→ **Text for analysis**:
Segment Open
The President’s Working Group on Financial Reform issued an unusually inconclusive report on Money Market Mutual Funds.  Published thirteen months after it was originally expected, the report simply encourages the newly formed Financial Services Oversight Committee to take up the matter.

Treasury Strategies partner, Anthony J. Carfang, notes that conspicuously absent from the report were a ‘conclusions’ section and a ‘recommendations’ section.  It was, rather, an enumeration of the pros and cons of already widely discussed policy options.  Carfang suggests that this omission was a tacit acknowledgement that none of these options are superior to the status quo.

Importantly though, the report concedes that all these options, ranging from a floating NAV, to insurance, to a two-tiered fund structure, have serious unintended consequences.  The primary concern stated in the report is that corporate and institutional investors can easily move their money out of money market funds and into instruments or geographies that are beyond the jurisdiction of U.S. regulators.  It would be unwise for regulators to drive this important funding source for public and private section borrowers offshore. 


Treasury Strategies, a consulting firm specializing in treasury and liquidity for banks and corporations, has reported consistently over the past two years that onerous regulation of money funds would push capital offshore.  Corporate treasurers understand the risk – reward tradeoff and they have the tools to manage their funds from any point around the globe.
Segment Closed
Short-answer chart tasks
Segment Open
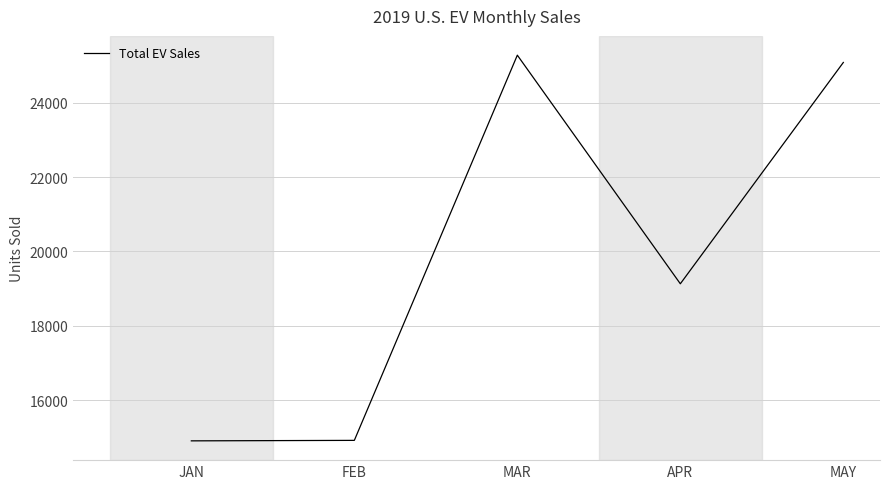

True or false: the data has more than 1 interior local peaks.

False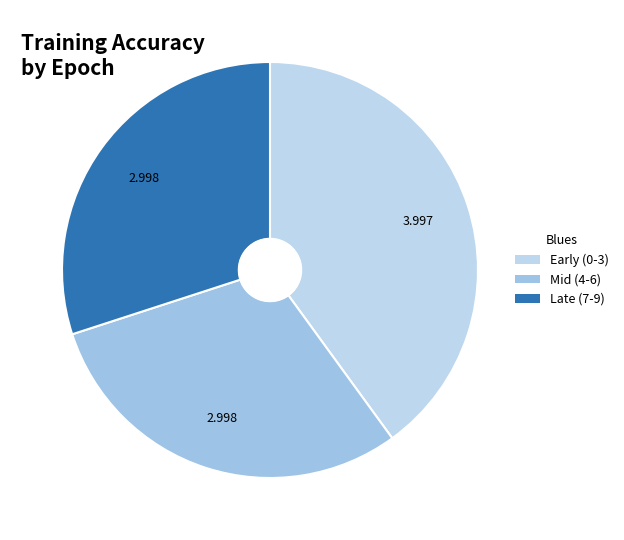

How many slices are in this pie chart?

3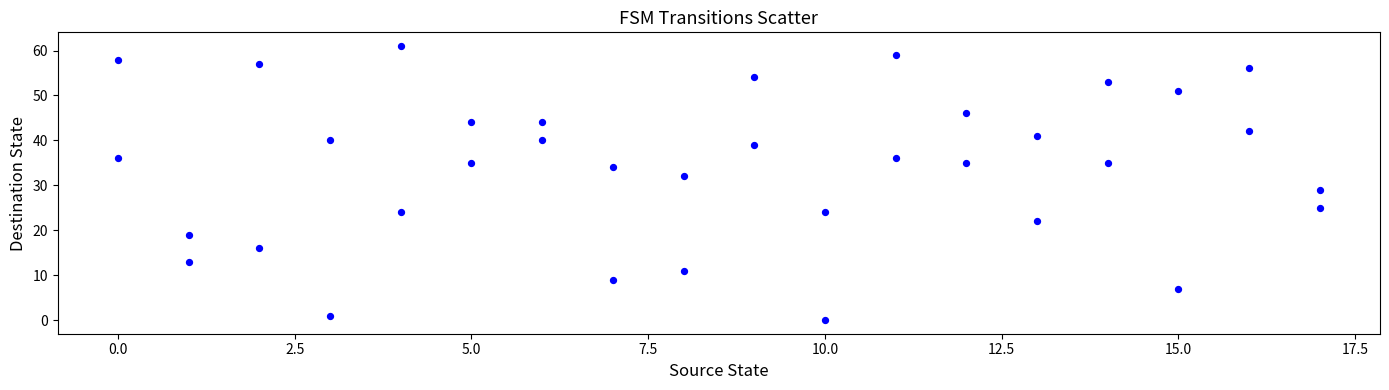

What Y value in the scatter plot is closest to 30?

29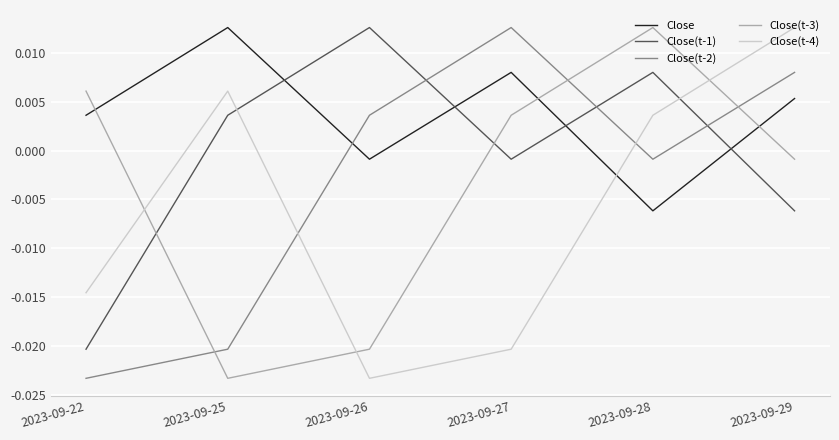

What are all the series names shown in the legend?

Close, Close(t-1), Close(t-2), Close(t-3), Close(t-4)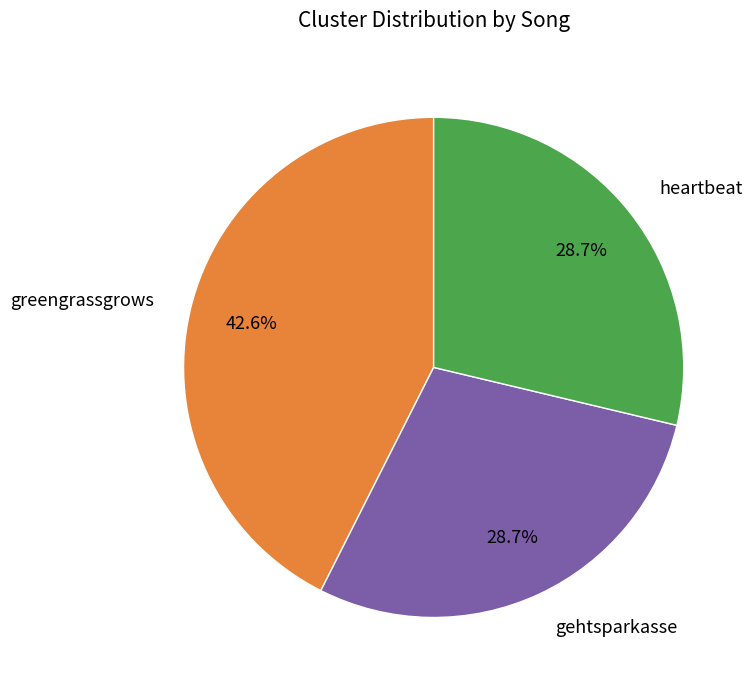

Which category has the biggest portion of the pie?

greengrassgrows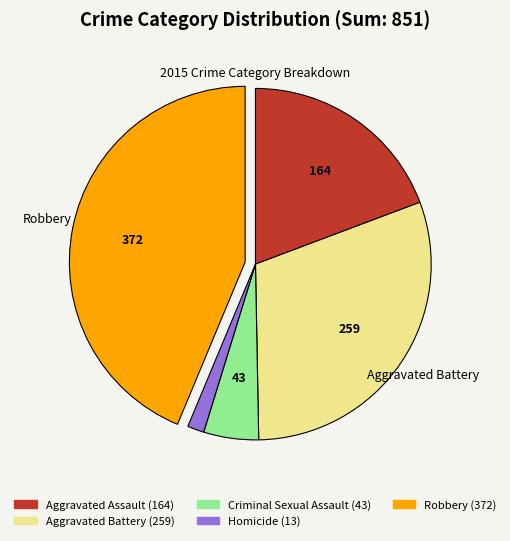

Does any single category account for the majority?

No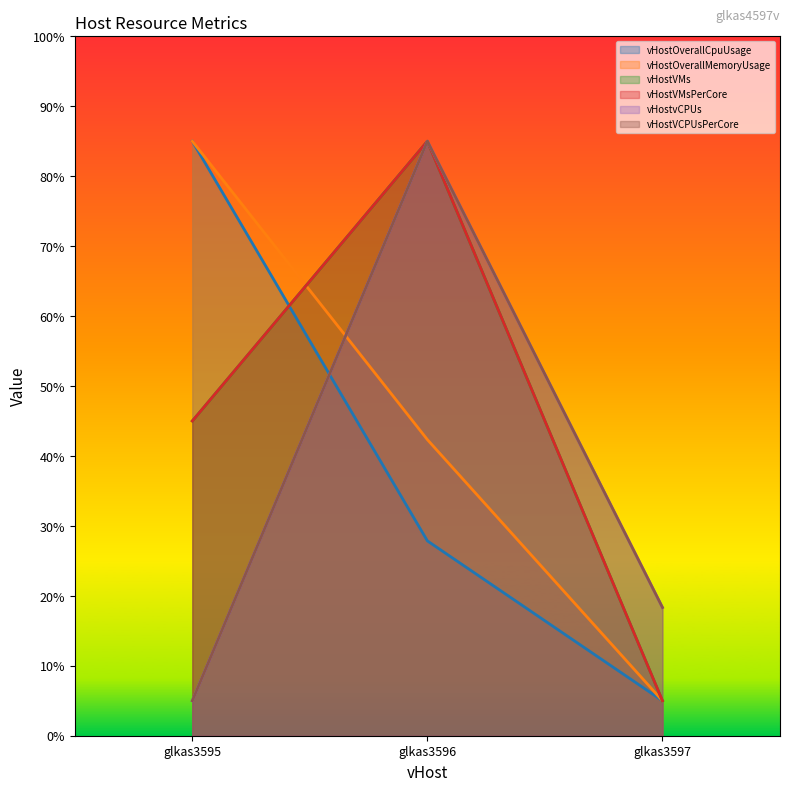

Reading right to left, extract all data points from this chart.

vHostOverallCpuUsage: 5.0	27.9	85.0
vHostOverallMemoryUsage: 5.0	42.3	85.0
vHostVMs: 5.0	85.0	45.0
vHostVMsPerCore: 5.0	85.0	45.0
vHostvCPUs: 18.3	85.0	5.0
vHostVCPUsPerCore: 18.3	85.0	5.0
Segment Closed
→ **Aim of the exercise**: Rewrite the stretch from "Treasury Strategies partner, Anthony" through "the status quo." in the text on the money market fund report, putting "quiet admission" in place of "tacit acknowledgement". These entries were taken from a separate source.

→ **Answer for this exercise**:
Treasury Strategies partner, Anthony J. Carfang, notes that conspicuously absent from the report were a ‘conclusions’ section and a ‘recommendations’ section.  It was, rather, an enumeration of the pros and cons of already widely discussed policy options.  Carfang suggests that this omission was a quiet admission that none of these options are superior to the status quo.